= DATASET =
━━━━━━━━

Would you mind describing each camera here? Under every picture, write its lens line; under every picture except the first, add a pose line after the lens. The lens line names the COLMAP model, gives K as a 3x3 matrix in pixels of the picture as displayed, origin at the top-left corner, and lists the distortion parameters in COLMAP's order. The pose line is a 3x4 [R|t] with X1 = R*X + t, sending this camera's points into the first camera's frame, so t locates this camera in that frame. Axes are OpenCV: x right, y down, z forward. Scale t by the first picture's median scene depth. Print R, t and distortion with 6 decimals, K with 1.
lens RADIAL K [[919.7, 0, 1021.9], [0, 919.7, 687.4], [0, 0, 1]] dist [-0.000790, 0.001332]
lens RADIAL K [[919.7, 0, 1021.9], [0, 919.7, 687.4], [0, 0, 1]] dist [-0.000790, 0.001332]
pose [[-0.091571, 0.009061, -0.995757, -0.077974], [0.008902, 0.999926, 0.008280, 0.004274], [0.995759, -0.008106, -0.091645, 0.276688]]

━━━━━━━━

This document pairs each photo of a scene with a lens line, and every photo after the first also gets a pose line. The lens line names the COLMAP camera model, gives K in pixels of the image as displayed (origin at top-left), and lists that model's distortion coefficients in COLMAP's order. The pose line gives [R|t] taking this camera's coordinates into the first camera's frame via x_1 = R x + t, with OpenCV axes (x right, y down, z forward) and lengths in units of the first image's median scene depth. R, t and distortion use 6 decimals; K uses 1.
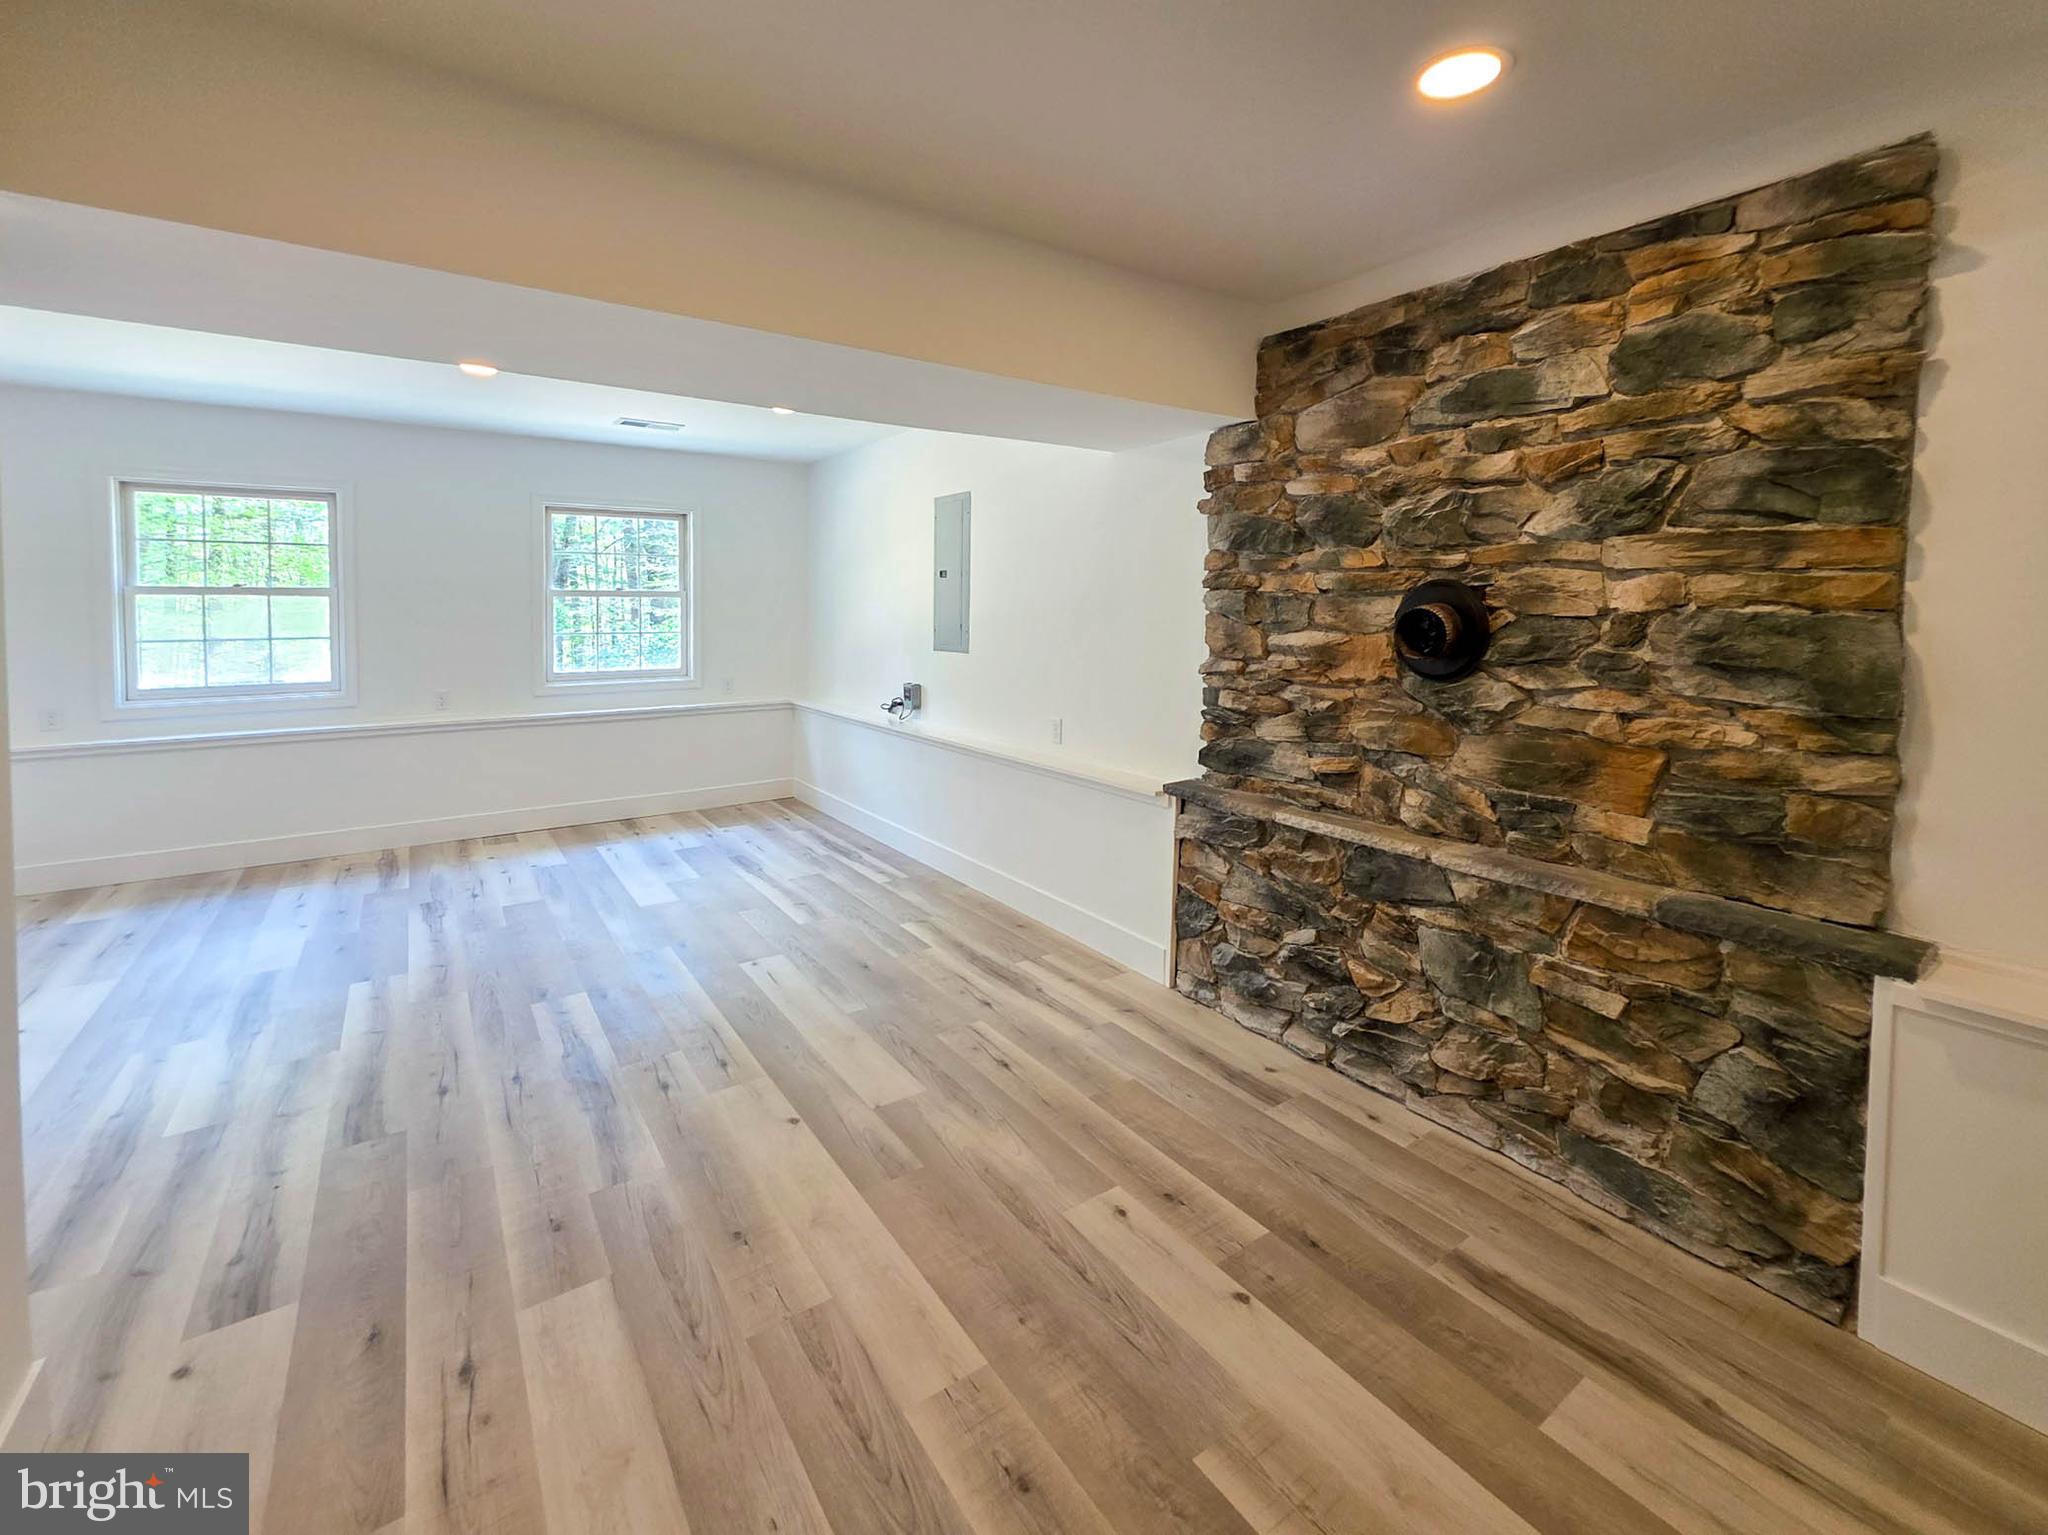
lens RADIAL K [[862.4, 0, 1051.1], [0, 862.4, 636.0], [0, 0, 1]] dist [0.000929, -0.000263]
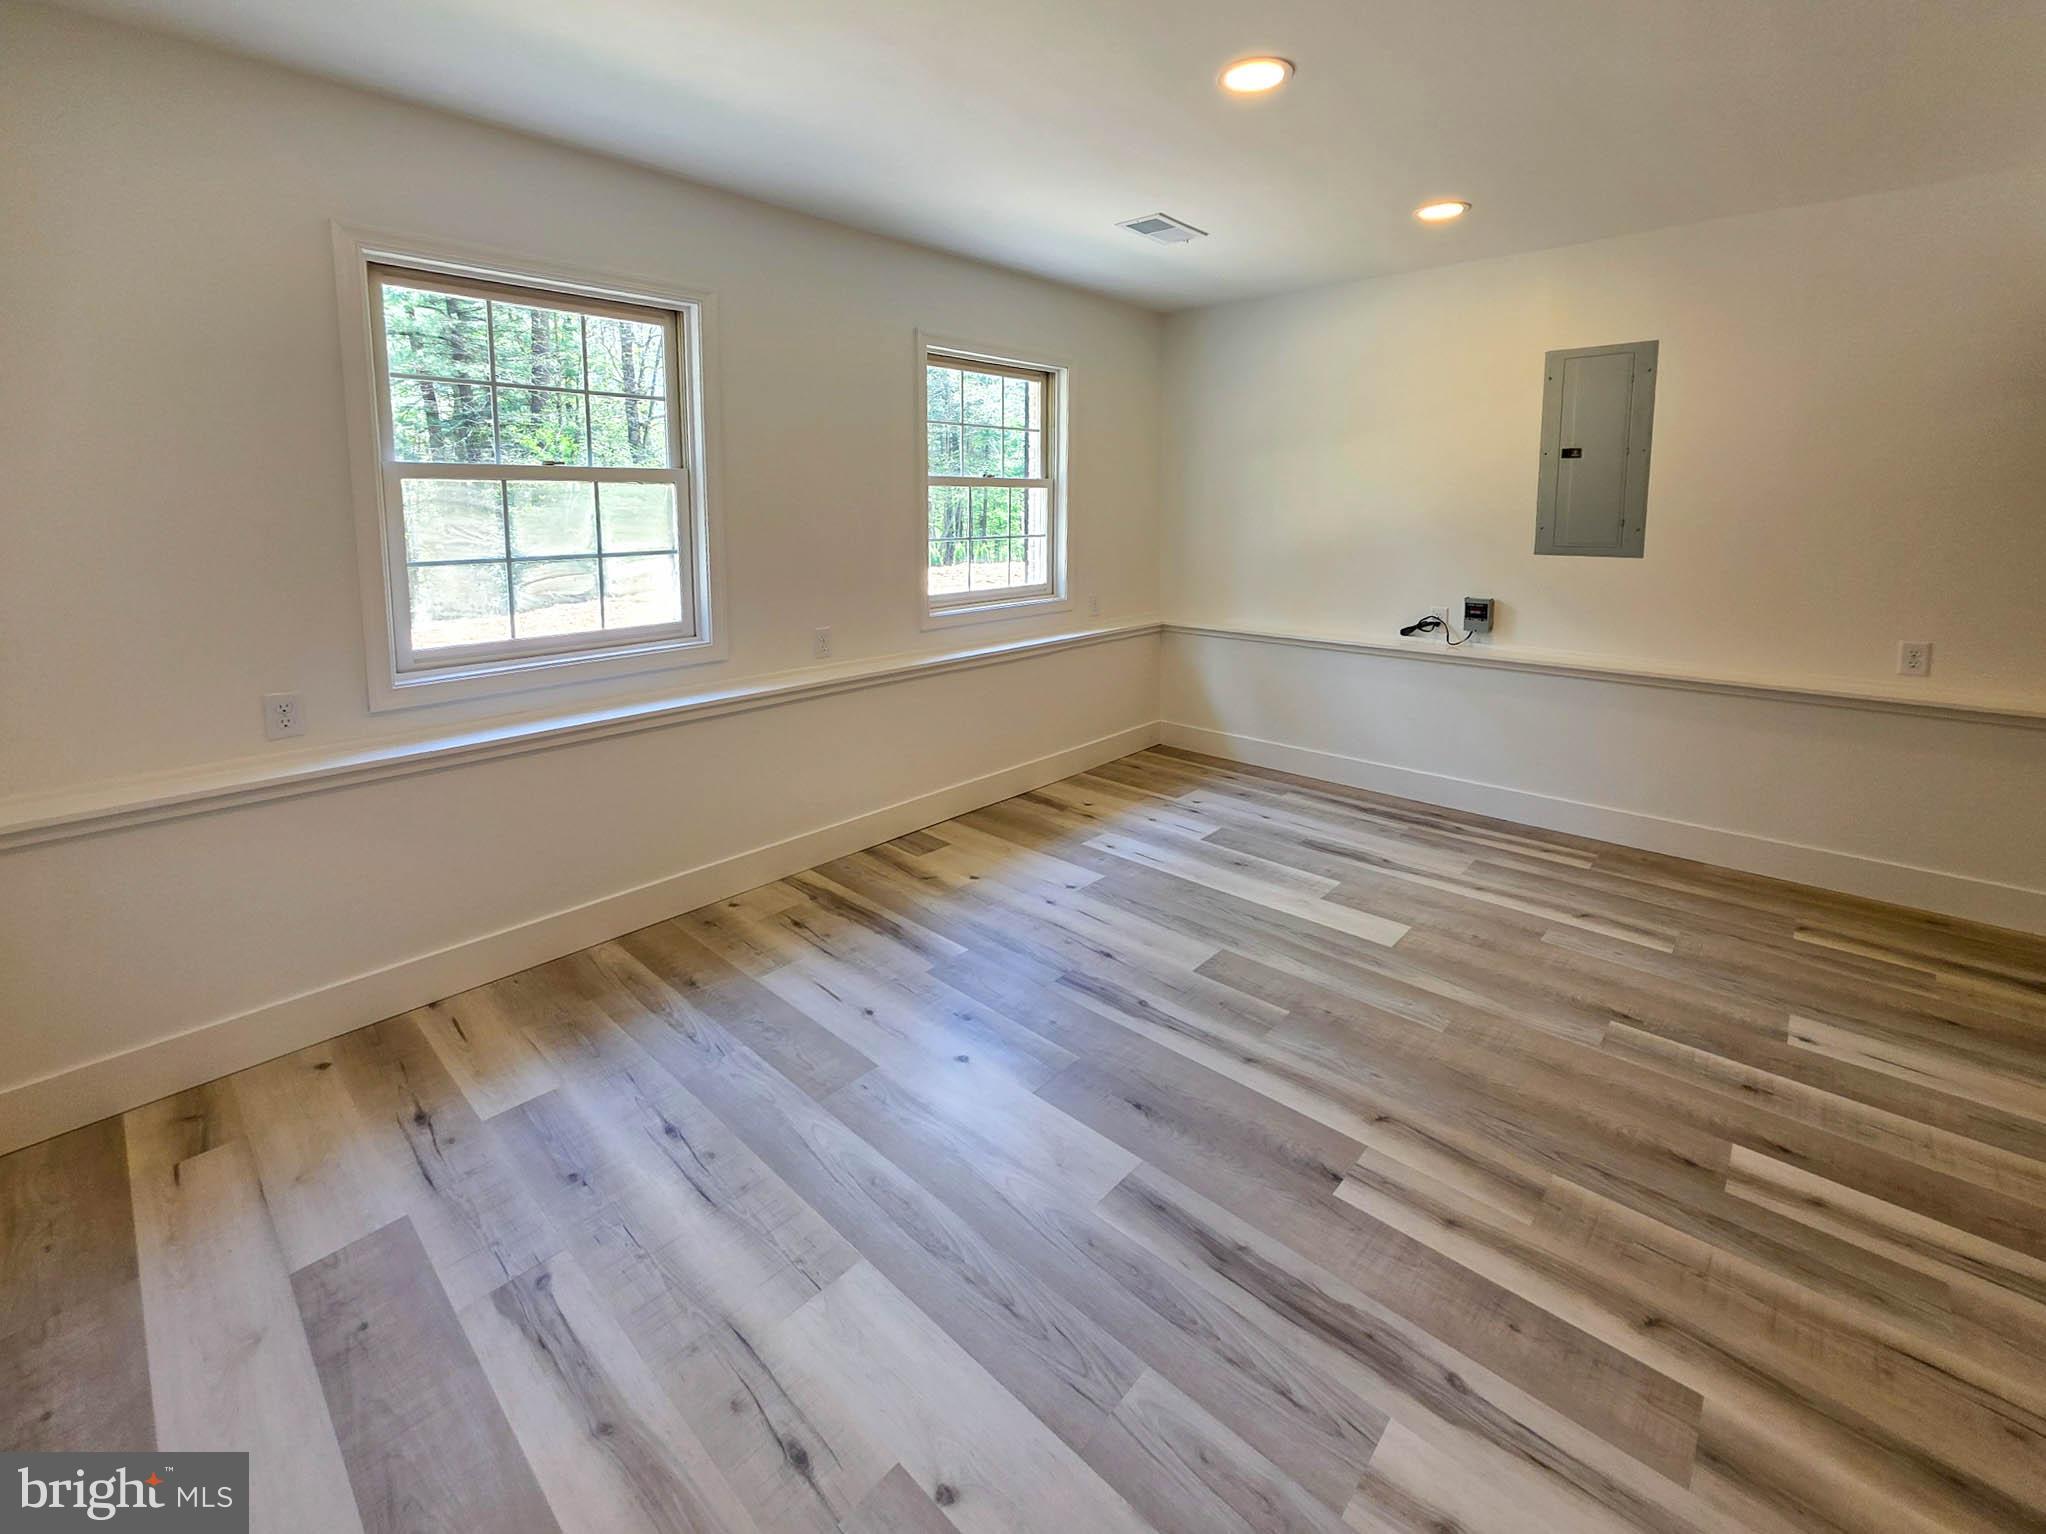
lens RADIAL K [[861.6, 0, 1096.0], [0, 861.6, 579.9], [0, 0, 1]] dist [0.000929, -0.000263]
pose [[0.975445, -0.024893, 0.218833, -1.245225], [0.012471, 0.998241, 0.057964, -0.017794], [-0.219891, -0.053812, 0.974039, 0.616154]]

━━━━━━━━

= WHAT YOU WILL DO =
Output the entries from the line with "Would you mind" to the line with "-0.008106, -0.091645, 0.276688]]", both included, copying each line exactly.

= PROBLEM SOLUTION =
Would you mind describing each camera here? Under every picture, write its lens line; under every picture except the first, add a pose line after the lens. The lens line names the COLMAP model, gives K as a 3x3 matrix in pixels of the picture as displayed, origin at the top-left corner, and lists the distortion parameters in COLMAP's order. The pose line is a 3x4 [R|t] with X1 = R*X + t, sending this camera's points into the first camera's frame, so t locates this camera in that frame. Axes are OpenCV: x right, y down, z forward. Scale t by the first picture's median scene depth. Print R, t and distortion with 6 decimals, K with 1.
lens RADIAL K [[919.7, 0, 1021.9], [0, 919.7, 687.4], [0, 0, 1]] dist [-0.000790, 0.001332]
lens RADIAL K [[919.7, 0, 1021.9], [0, 919.7, 687.4], [0, 0, 1]] dist [-0.000790, 0.001332]
pose [[-0.091571, 0.009061, -0.995757, -0.077974], [0.008902, 0.999926, 0.008280, 0.004274], [0.995759, -0.008106, -0.091645, 0.276688]]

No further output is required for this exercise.